▸ PROBLEM DETAILS
Look for "oraz" in each line of the records, and copy the lines that have it.
Top of MATERIAL FOR THIS EXERCISE
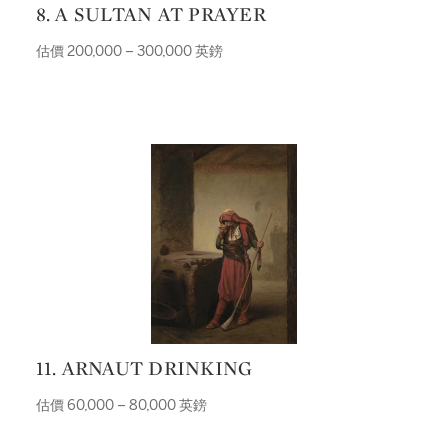
8. A SULTAN AT PRAYER
估價 200,000 – 300,000 英鎊
11. ARNAUT DRINKING
估價 60,000 – 80,000 英鎊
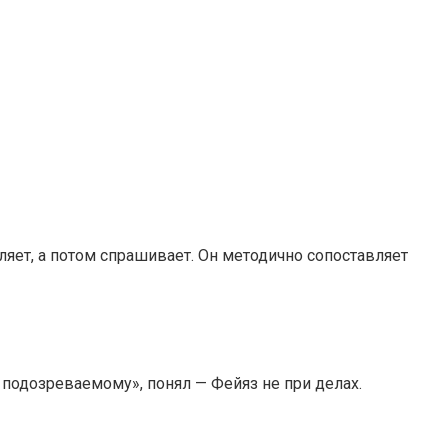
ляет, а потом спрашивает. Он методично сопоставляет
 подозреваемому», понял — Фейяз не при делах.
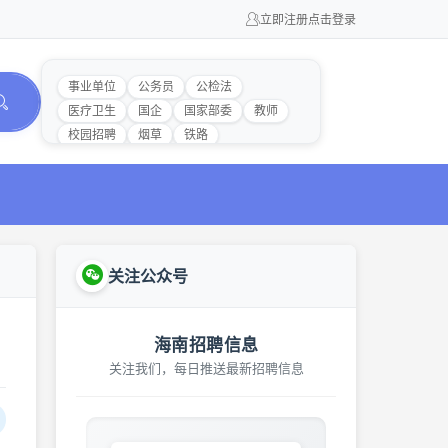
立即注册
点击登录
事业单位
公务员
公检法
医疗卫生
国企
国家部委
教师
校园招聘
烟草
铁路
关注公众号
海南招聘信息
关注我们，每日推送最新招聘信息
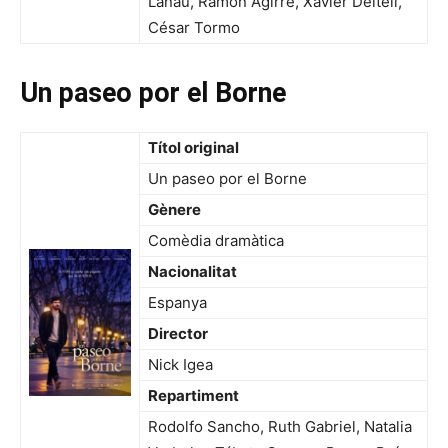
Lanau, Ramón Agirre, Xavier Deltell,
César Tormo
Un paseo por el Borne
Títol original
Un paseo por el Borne
Gènere
Comèdia dramàtica
Nacionalitat
Espanya
Director
Nick Igea
Repartiment
Rodolfo Sancho, Ruth Gabriel, Natalia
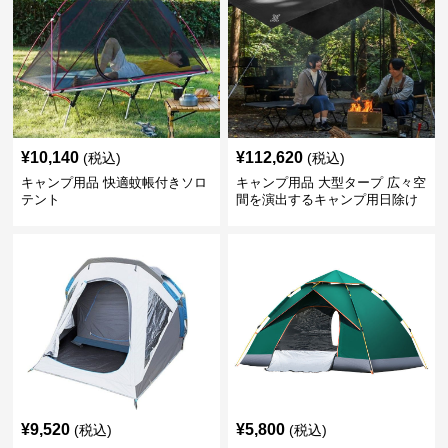
¥
10,140
¥
112,620
(税込)
(税込)
キャンプ用品 快適蚊帳付きソロ
キャンプ用品 大型タープ 広々空
テント
間を演出するキャンプ用日除け
幕テント
¥
9,520
¥
5,800
(税込)
(税込)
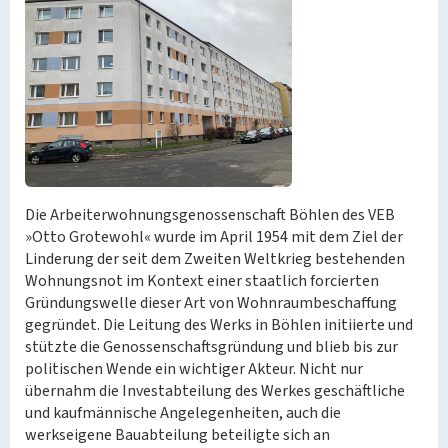
Die Arbeiterwohnungsgenossenschaft Böhlen des VEB
»Otto Grotewohl« wurde im April 1954 mit dem Ziel der
Linderung der seit dem Zweiten Weltkrieg bestehenden
Wohnungsnot im Kontext einer staatlich forcierten
Gründungswelle dieser Art von Wohnraumbeschaffung
gegründet. Die Leitung des Werks in Böhlen initiierte und
stützte die Genossenschaftsgründung und blieb bis zur
politischen Wende ein wichtiger Akteur. Nicht nur
übernahm die Investabteilung des Werkes geschäftliche
und kaufmännische Angelegenheiten, auch die
werkseigene Bauabteilung beteiligte sich an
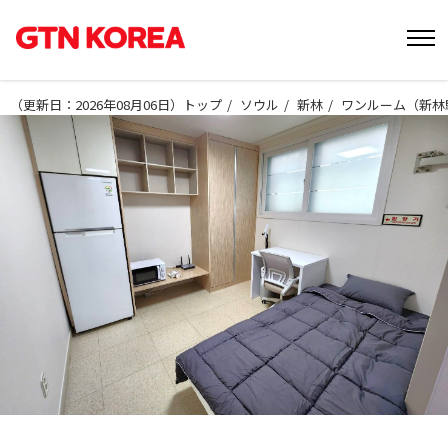
（
更新日：2026年08月06日
）
トップ
ソウル
新林
ワンルーム（新林駅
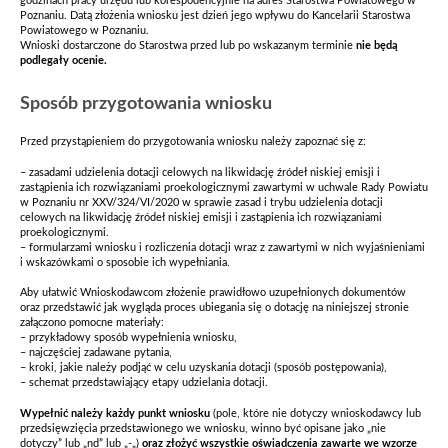
godzinach pracy urzędu lub korespodencyjnie na adres Starostwa Powiatowego w
Poznaniu. Datą złożenia wniosku jest dzień jego wpływu do Kancelarii Starostwa
Powiatowego w Poznaniu.
Wnioski dostarczone do Starostwa przed lub po wskazanym terminie
nie będą
podlegały ocenie.
Sposób przygotowania wniosku
Przed przystąpieniem do przygotowania wniosku należy zapoznać się z:
– zasadami udzielenia dotacji celowych na likwidację źródeł niskiej emisji i
zastąpienia ich rozwiązaniami proekologicznymi zawartymi w uchwale Rady Powiatu
w Poznaniu nr XXV/324/VI/2020 w sprawie zasad i trybu udzielenia dotacji
celowych na likwidację źródeł niskiej emisji i zastąpienia ich rozwiązaniami
proekologicznymi.
– formularzami wniosku i rozliczenia dotacji wraz z zawartymi w nich wyjaśnieniami
i wskazówkami o sposobie ich wypełniania.
Aby ułatwić Wnioskodawcom złożenie prawidłowo uzupełnionych dokumentów
oraz przedstawić jak wygląda proces ubiegania się o dotację na niniejszej stronie
załączono pomocne materiały:
– przykładowy sposób wypełnienia wniosku,
– najczęściej zadawane pytania,
– kroki, jakie należy podjąć w celu uzyskania dotacji (sposób postępowania),
– schemat przedstawiający etapy udzielania dotacji.
Wypełnić należy każdy punkt wniosku
(pole, które nie dotyczy wnioskodawcy lub
przedsięwzięcia przedstawionego we wniosku, winno być opisane jako „nie
dotyczy” lub „nd” lub „-„)
oraz
złożyć wszystkie oświadczenia zawarte we wzorze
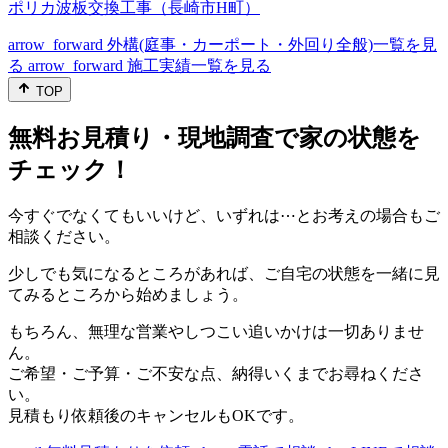
ポリカ波板交換工事（長崎市H町）
arrow_forward
外構(庭事・カーポート・外回り全般)一覧を見
る
arrow_forward
施工実績一覧を見る
TOP
無料お見積り・現地調査で家の状態を
チェック！
今すぐでなくてもいいけど、いずれは⋯とお考えの場合もご
相談ください。
少しでも気になるところがあれば、ご自宅の状態を一緒に見
てみるところから始めましょう。
もちろん、無理な営業やしつこい追いかけは一切ありませ
ん。
ご希望・ご予算・ご不安な点、納得いくまでお尋ねくださ
い。
見積もり依頼後のキャンセルもOKです。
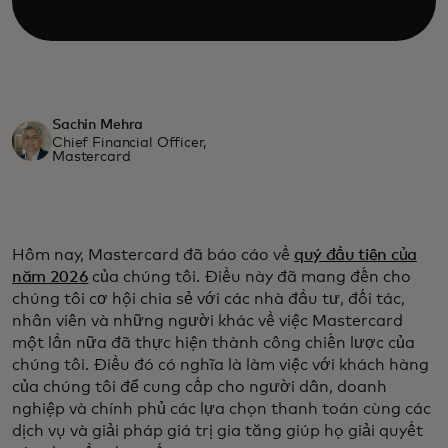
Sachin Mehra
Chief Financial Officer,
Mastercard
Hôm nay, Mastercard đã báo cáo về
quý đầu tiên của
năm 2026
của chúng tôi. Điều này đã mang đến cho
chúng tôi cơ hội chia sẻ với các nhà đầu tư, đối tác,
nhân viên và những người khác về việc Mastercard
một lần nữa đã thực hiện thành công chiến lược của
chúng tôi. Điều đó có nghĩa là làm việc với khách hàng
của chúng tôi để cung cấp cho người dân, doanh
nghiệp và chính phủ các lựa chọn thanh toán cùng các
dịch vụ và giải pháp giá trị gia tăng giúp họ giải quyết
Bottom of MATERIAL FOR THIS EXERCISE
▸ RESULT OF THE TASK
oraz przedstawić jak wygląda proces ubiegania się o dotację na niniejszej stronie
oraz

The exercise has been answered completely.